There’s some joke here somewhere about Punk never dying. Tom Spencer, a kind of cockney rogue that is part Ray Winstone and part rock n roller, fixes us with a grin and says “there’s defibrators backstage to get Cookie back out, he’s coming….”
When “Cookie” (and if you need me to explain who he is, then Google is your mate) does, for the encore, of “(Let Me Be Your) Steppin’ Stone” there’s a communal feel of fun in the room and that’s always the case with the band.

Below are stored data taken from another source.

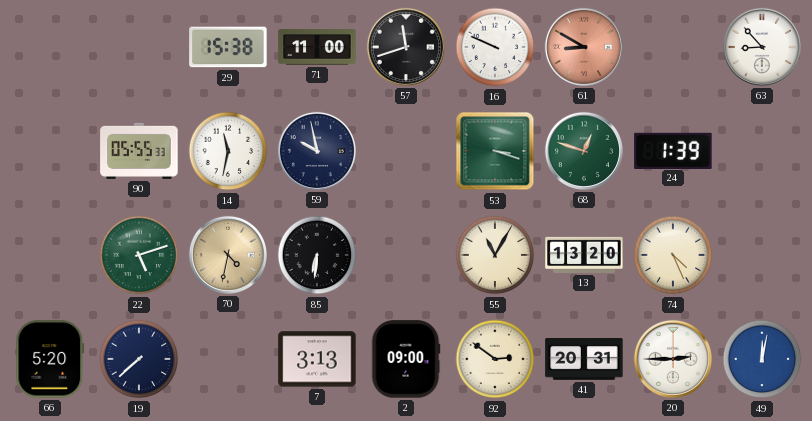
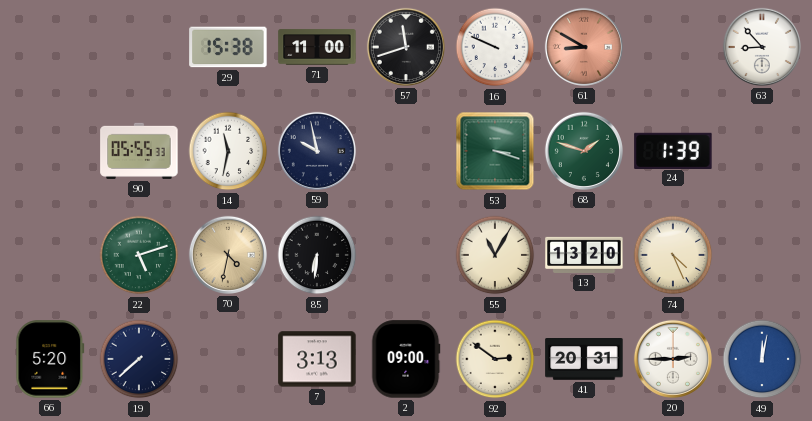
68: 12:48 -> 1:48
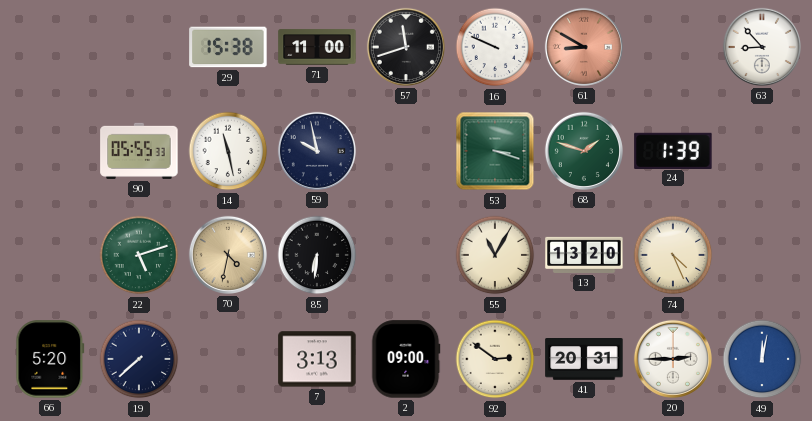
14: 11:32 -> 11:28
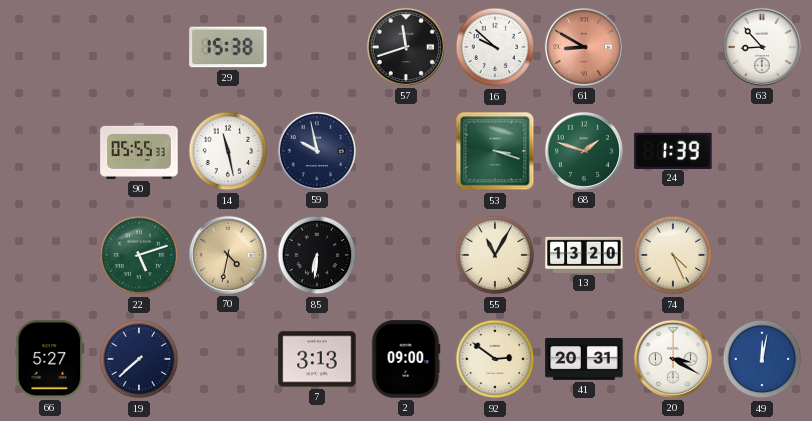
71: 11:00 -> none
16: 9:49 -> 9:52
66: 5:20 -> 5:27
20: 2:45 -> 3:20
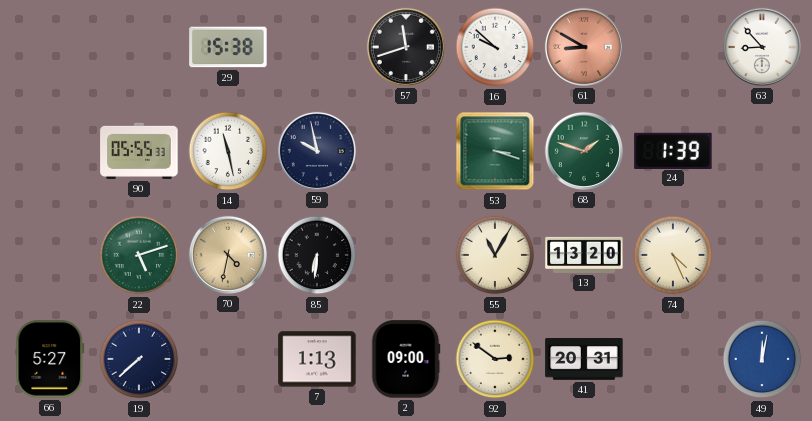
7: 3:13 -> 1:13
20: 3:20 -> none
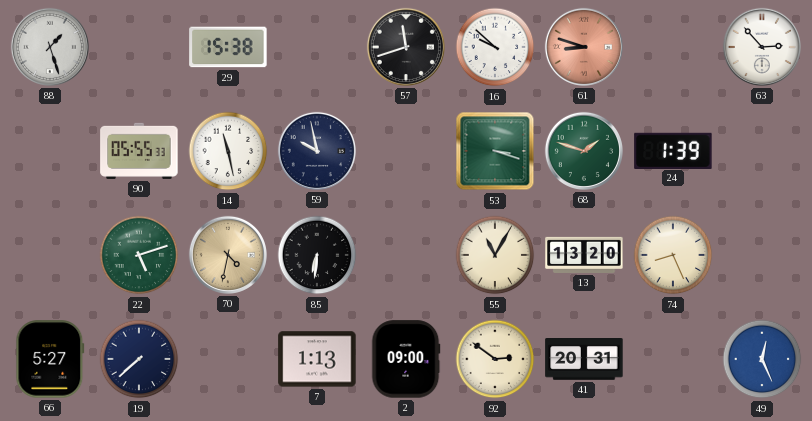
88: none -> 1:27
61: 8:50 -> 8:48
63: 8:53 -> 2:53
74: 4:26 -> 8:26
49: 12:02 -> 12:26
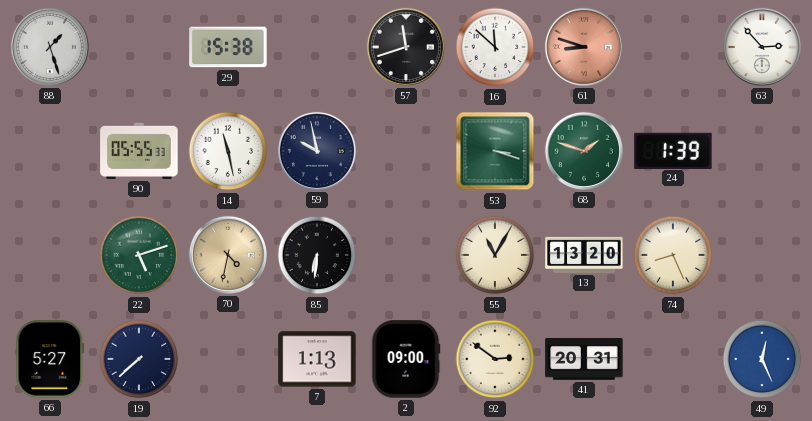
16: 9:52 -> 11:52
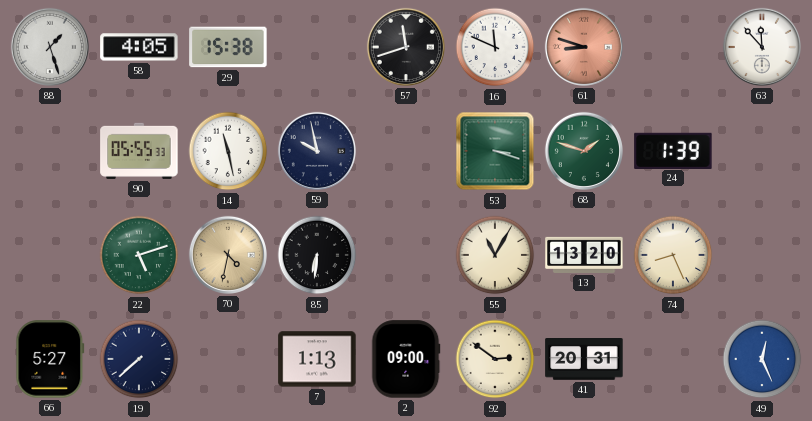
58: none -> 4:05
16: 11:52 -> 11:49
63: 2:53 -> 11:53
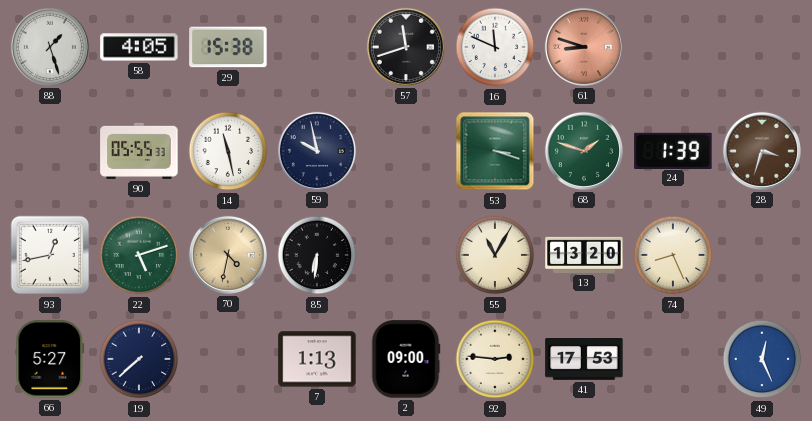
63: 11:53 -> none
28: none -> 3:33
93: none -> 12:43
92: 2:51 -> 2:46
41: 20:31 -> 17:53
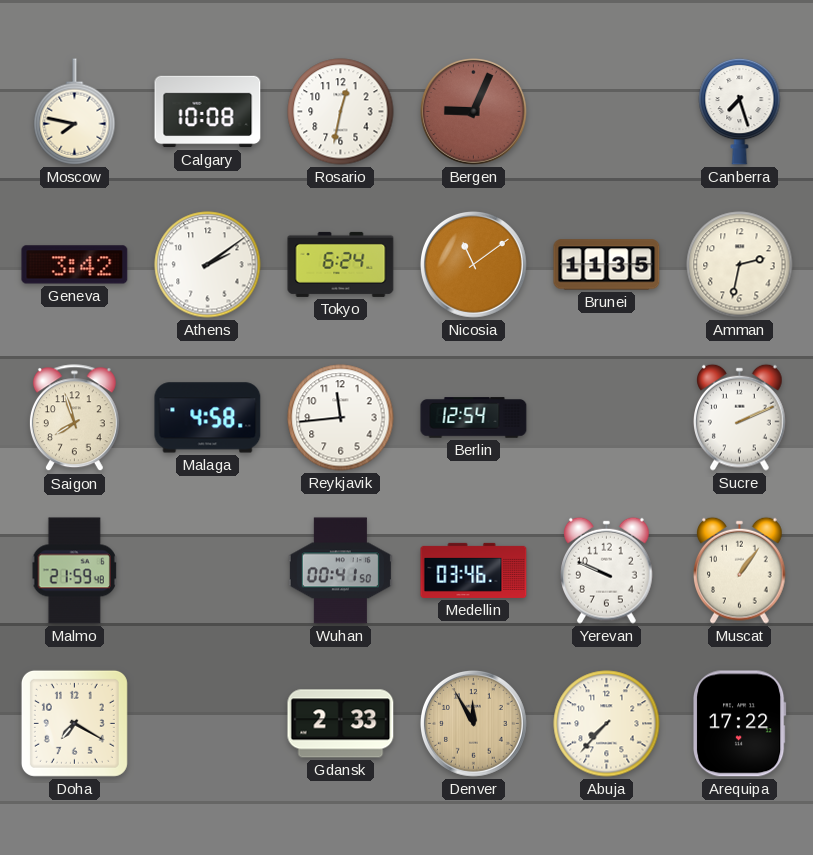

And it’s a band with a new album too, and there’s something punk rock about the fact that “Snafu” isn’t on any streaming services and doesn’t appear on sale anywhere except on the merch table. As a result the new songs are pretty much being heard for the first time. Some of them are fabulous too, the record’s opening track “Easily Led” and “Strike Me Baby” (“not bad for a new one, huh?” says Spencer) in particular are impressive.

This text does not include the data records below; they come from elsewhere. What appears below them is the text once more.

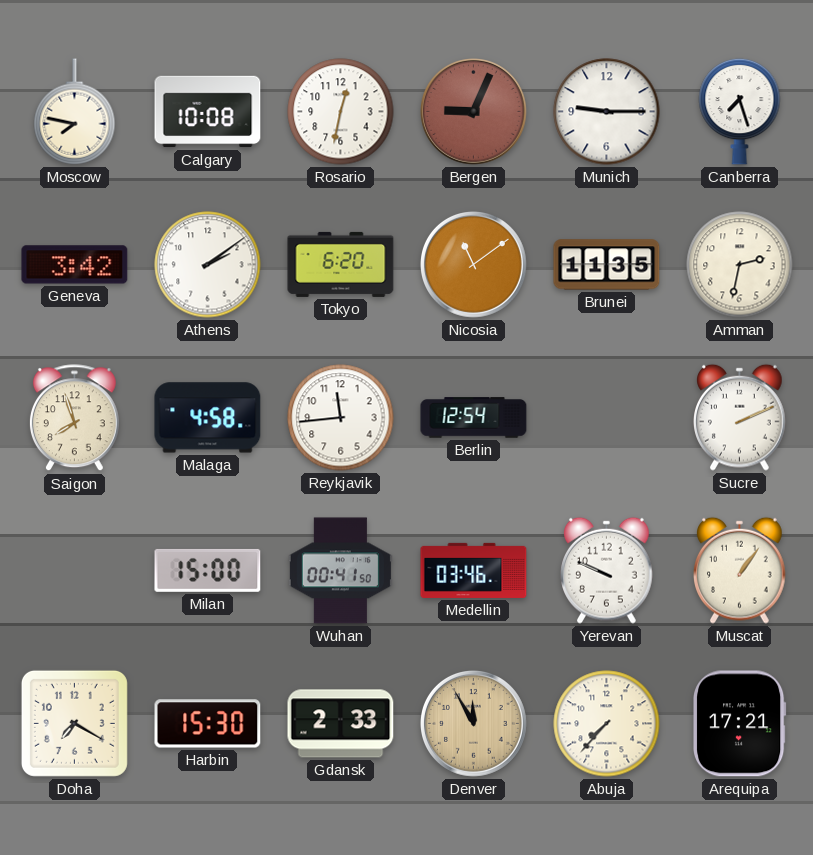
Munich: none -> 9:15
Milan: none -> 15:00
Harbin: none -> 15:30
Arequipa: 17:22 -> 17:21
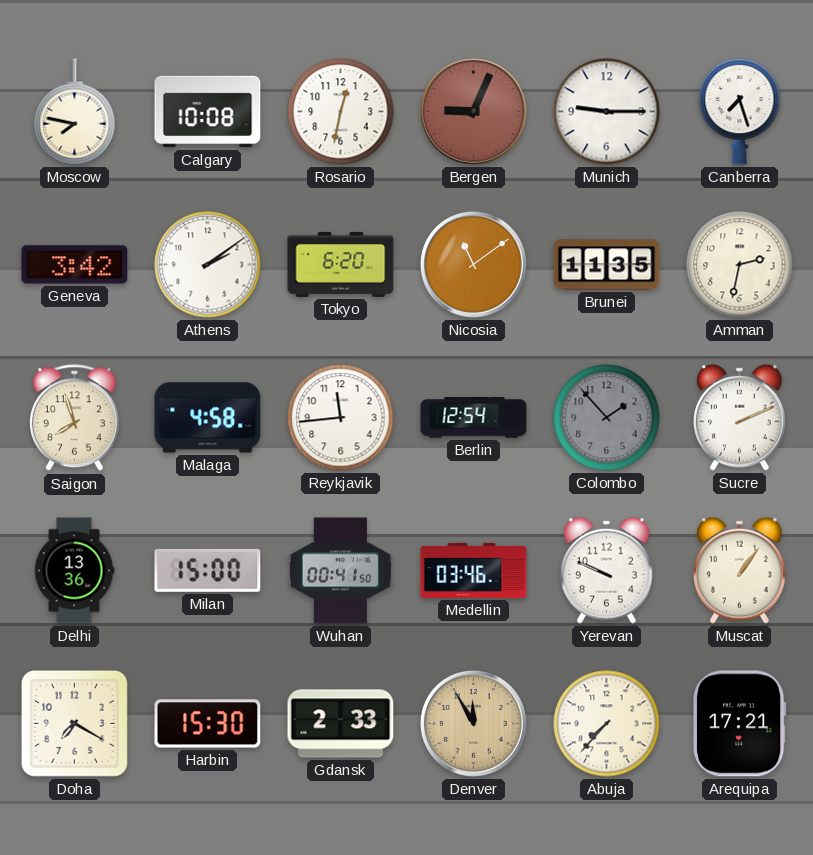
Colombo: none -> 1:53
Delhi: none -> 13:36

Indeed, the band have a collection of superb songs. “Payola” that starts the set, “Going Going Gone” and the rest, are low-slung rock n roll. Absolutely pure in its filth too, and still ready to fight you in the street.
Bass player Toshi – who gets bonus points for being in The Wildhearts for a bit – brings some real groove, and Spencer, who is a fine frontman, is an excellent guitarist too forming a partnership with Rich James. This line up of the band has some real skill to go with the obvious pedigree behind the kit.

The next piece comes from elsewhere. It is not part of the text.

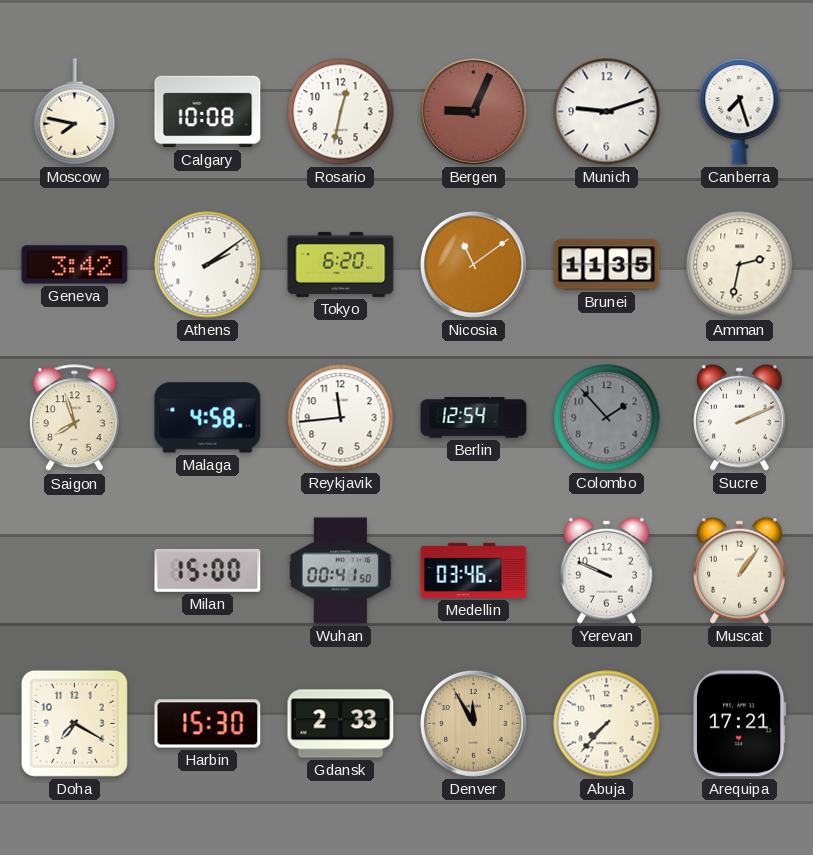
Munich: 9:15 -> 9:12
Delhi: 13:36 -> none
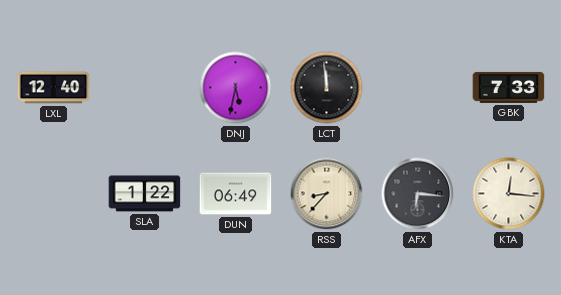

There are some real highlights too – “Rewind” which feels new, I guess and a brilliant “123” are amongst them. Indeed, the latter sees Eugene Butcher front and centre in the with the fans, and in truth, it’s the first time its really felt like a viscerally exciting show, as opposed to a really good one.
There’s one of the new ones, though, that seems to mean more. “M’Ashes” a song of brotherhood written about Paul Cook (if there was anyone that didn’t know who “Cookie” was you do now) and Steve Jones taking Jones’ mothers ashes for scattering. And that seems to encapsulate the band, there’s a sense of a bond amongst them all, a camaraderie that seems to not just bind them together here, but throughout their music.
Which is precisely why it matters that these bands are back onstage, and why defibrillators will never be needed to keep punk rock alive.